L'ÉQUIPE du Dr Nicolas Rodondi (université de Lausanne, Suisse ) s'intéresse depuis quelques années aux conséquences de l'hypothyroïdie fruste sur la fonction cardio-vasculaire. Cette pathologie infraclinique ou pauciclinique détectée lors d'un dosage biologique (TSH > 4 mUI/l sans modification du taux de T4 libre) n'est pas prise en charge de façon systématique, en particulier dans la sous-population des personnes âgées. Pourtant, une nouvelle étude coordonnée par cette équipe montre que certains patients – ceux dont le taux de TSH est supérieur à 10 mUI/l – devaient bénéficier d'un traitement thyroxinique en raison de leur risque majoré de 88 % d'insuffisance cardiaque à moyen terme.
En 1994, une première publication américaine montrait que le risque de fibrillation auriculaire chez la personne âgée était majoré chez les sujets dont le taux de T4 libre est bas. Par la suite, des travaux ont prouvé que l'hypothyroïdie majore le risque cardio-vasculaire et la mortalité.

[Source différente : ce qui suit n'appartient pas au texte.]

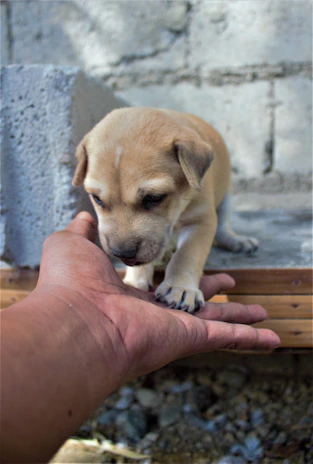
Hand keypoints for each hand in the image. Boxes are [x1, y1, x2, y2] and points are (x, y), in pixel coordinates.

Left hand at [38, 212, 279, 381]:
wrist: (74, 320)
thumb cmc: (69, 283)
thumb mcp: (73, 244)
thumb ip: (84, 231)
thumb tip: (86, 215)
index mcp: (130, 293)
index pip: (161, 282)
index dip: (178, 273)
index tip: (191, 266)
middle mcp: (153, 312)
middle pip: (192, 301)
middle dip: (213, 294)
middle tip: (232, 284)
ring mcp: (172, 326)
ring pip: (214, 321)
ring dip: (239, 317)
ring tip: (262, 314)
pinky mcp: (188, 337)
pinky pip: (225, 338)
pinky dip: (249, 338)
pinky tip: (272, 337)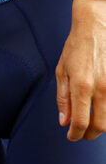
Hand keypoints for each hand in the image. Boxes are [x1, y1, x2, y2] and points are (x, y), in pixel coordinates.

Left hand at [56, 0, 105, 140]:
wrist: (96, 27)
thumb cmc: (76, 46)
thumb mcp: (62, 70)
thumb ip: (63, 97)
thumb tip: (64, 121)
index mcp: (81, 85)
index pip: (81, 122)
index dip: (75, 134)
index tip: (71, 136)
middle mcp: (101, 89)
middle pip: (100, 126)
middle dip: (89, 134)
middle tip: (80, 133)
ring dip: (99, 125)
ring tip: (89, 122)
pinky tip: (99, 109)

Ce n'est qu'en 2006 que des équipes cardiologiques se sont intéressées à l'hypothyroïdie fruste. Dans un premier temps, on a appris que le risque de mortalité était majoré chez les sujets âgés souffrant de cette affection infraclinique, puis, en 2008, une métaanalyse coordonnée par le Dr Rodondi a confirmé le lien entre les taux de TSH élevés et le risque cardio-vasculaire global. Restait à determiner le seuil de TSH cible qui permet de limiter le risque cardio-vasculaire. Dans plusieurs pays européens et aux États-Unis, traiter des personnes de plus de 80 ans qui ne présentent aucun signe clinique sur les seuls résultats biologiques fait encore débat.
Une étude sur 3 044 personnes.
L'équipe du Dr Rodondi a mis en place une étude sur 3 044 personnes de plus de 65 ans qui ne présentaient aucun signe d'insuffisance cardiaque au moment de leur inclusion dans l'étude. Ils ont analysé leur suivi cardiologique de la cohorte pendant 12 ans : apparition d'une insuffisance cardiaque, modification de l'ECG en faveur d'une hypertrophie ventriculaire gauche, modifications échographiques.
Sur la période analysée, 736 personnes ont développé une insuffisance cardiaque. C'est dans le sous-groupe des sujets dont la TSH dépassait 10 mUI/l que l'incidence a été la plus élevée : risque majoré de 88 % par rapport aux témoins. Dans le groupe des sujets souffrant d'hypothyroïdie fruste et dont la TSH était comprise entre 4,5 et 9,9 mUI/l, aucune majoration du risque d'insuffisance cardiaque n'a été notée. Des résultats comparables ont été notés sur les mesures échographiques de la paroi ventriculaire et de la taille du ventricule gauche.
Dans leurs commentaires, les auteurs soulignent que la mesure des deux composantes du bilan thyroïdien est particulièrement importante chez les personnes âgées en raison du risque cardio-vasculaire associé. Ils expliquent que le monitoring des patients traités doit aussi prendre en compte ces deux données puisqu'il est possible qu'un traitement rétablisse une euthyroïdie pour la T4 libre, mais que les taux de TSH restent perturbés. Dans ce cas, le traitement thyroxinique devrait être adapté.
« J Am Coll Cardiol » 2008 ; 52 : 1152-1159.
Les recommandations de la HAS
En avril 2007, la HAS a défini l'hypothyroïdie fruste par une TSH supérieure à 4 mUI/l, confirmée par un deuxième dosage à un mois et sans anomalie associée de la T4 libre. Si la TSH dépasse 10 mUI/l, il convient d'évaluer le risque cardio-vasculaire. Le traitement thyroxinique – qui a pour objet de prévenir la conversion en hypothyroïdie avérée – est recommandé si la TSH est supérieure à 10 mUI/l.
Synthèse des recommandations professionnelles, site de la HAS : www.has-sante.fr.